> **READING TEXT**
-------

Figure 2: Difficulty selection in "Persona 5 Royal" (Hashino, 2021).

While complete interactivity and narrative cannot coexist (Juul, 2001), they are not mutually exclusive: “[R]ather than games being narratives, they contain narratives” (Domsch, 2013, p. 31). Games cannot be narratives because of interactivity, but they can contain them. Using the example of Halo: Reach (2010), Noble Six’s death is a scripted event; it is part of the story. Furthermore, Halo: Reach (2010) follows a traditional three-act structure. Of its 11 levels, the first two, (1) Noble Actual and (2) Winter Contingency, are act one. The first half of act two is composed of three levels: (3) ONI: Sword Base, (4) Nightfall and (5) Tip of the Spear. The midpoint is (6) Long Night of Solace. The second half of act two is (7) Exodus, (8) New Alexandria and (9) The Package. The final two levels are act three: (10) The Pillar of Autumn and (11) Lone Wolf. Halo: Reach’s (2010) overall structure follows Syd Field’s (2006), author of Screenplay: The Foundations of Screenwriting (2005), popular screenplay paradigm as shown in figure 3. In the screenplay paradigm, act one is 25% of the story, and acts two and three are 50% and 25% respectively (Field, 2006, p. 226). Acts are divided by percentages instead of page numbers as video games do not have any pages, allowing for better comparison. Halo: Reach’s (2010) acts go as follows: act one 18%, act two 63% and act three 18% (percentages are rounded down for simplicity). As a video game, Halo: Reach (2010) uses slightly different lengths for each act, but the overall structure remains the same. It is important to note that these lengths may vary greatly from one player to another as not everyone takes the same amount of time to complete each level. Additionally, the very first level, Noble Actual (Lehto, 2010), is only a cutscene. Regardless of each player’s gameplay experience, story events stay the same within the narrative (Lehto, 2010). Side characters always die at the same moment, Noble Six always accomplishes the same missions, and they always die at the end. The player’s freedom is constrained by major plot points as explained by Ryan (2006):

It would be of course easy to constrain the user's choices in such a way that they will always fit into a predefined narrative pattern; but the aesthetics of interactive narrative demand a choice sufficiently broad to give the user a sense of freedom (pp. 99-100).

-------

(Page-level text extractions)
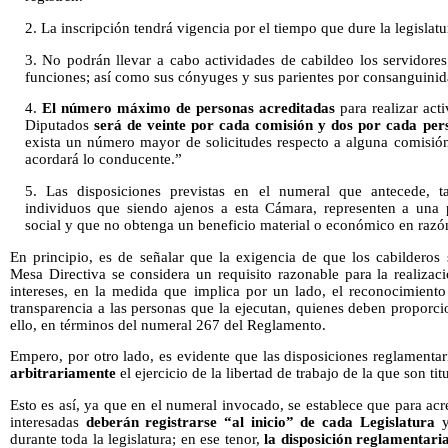
2. La inscripción tendrá vigencia por el tiempo que dure la legislat
3. No podrán llevar a cabo actividades de cabildeo los servidores
funciones; así como sus cónyuges y sus parientes por consanguinida
4.
El número máximo de personas acreditadas
para realizar act
Diputados
será de veinte por cada comisión y dos por cada per
exista un número mayor de solicitudes respecto a alguna comisió
acordará lo conducente.”
5. Las disposiciones previstas en el numeral que antecede, t
individuos que siendo ajenos a esta Cámara, representen a una 
social y que no obtenga un beneficio material o económico en razón
En principio, es de señalar que la exigencia de que los cabilderos 
Mesa Directiva se considera un requisito razonable para la realizac
intereses, en la medida que implica por un lado, el reconocimiento
transparencia a las personas que la ejecutan, quienes deben proporc
ello, en términos del numeral 267 del Reglamento.
Empero, por otro lado, es evidente que las disposiciones reglamentar
arbitrariamente
el ejercicio de la libertad de trabajo de la que son ti
Esto es así, ya que en el numeral invocado, se establece que para acr
interesadas
deberán registrarse “al inicio” de cada Legislatura
y
durante toda la legislatura; en ese tenor,
la disposición reglamentari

-------

> **EXERCISE TASKS**
**1.** Condense the paragraph of the game narrative text that begins "While complete interactivity and narrative cannot coexist" into a shorter bulleted list, keeping its main facts.
**2.** Output the part of the game narrative text word for word, starting with "It would be" and going on through "freedom (pp. 99-100).".

> **RESPONSES PER TASK**
**1.**
- Full interactivity and narrative cannot coexist (Juul, 2001), but games can contain narratives rather than be them (Domsch, 2013).
- In Halo: Reach (2010), Noble Six's death is a scripted story event.
- The game's 11 levels follow a three-act structure:
  - Act one: Noble Actual and Winter Contingency.
  - Act two, first half: ONI: Sword Base, Nightfall and Tip of the Spear.
  - Midpoint: Long Night of Solace.
  - Act two, second half: Exodus, New Alexandria and The Package.
  - Act three: The Pillar of Autumn and Lone Wolf.
- This matches Syd Field's screenplay paradigm (figure 3), where the acts take 25%, 50% and 25% of the story.
- Acts are measured in percentages because games have no pages.
- Halo: Reach's acts run 18%, 63% and 18% (rounded down). The lengths differ slightly, but the structure is the same.
- Play time per level varies between players, and the first level, Noble Actual, is only a cutscene.
- Story events never change. Side characters die at the same moments, and Noble Six completes the same missions and dies at the end.
- Major plot points limit the player's freedom, as Ryan (2006) explains.

**2.**
It would be of course easy to constrain the user's choices in such a way that they will always fit into a predefined narrative pattern; but the aesthetics of interactive narrative demand a choice sufficiently broad to give the user a sense of freedom (pp. 99-100).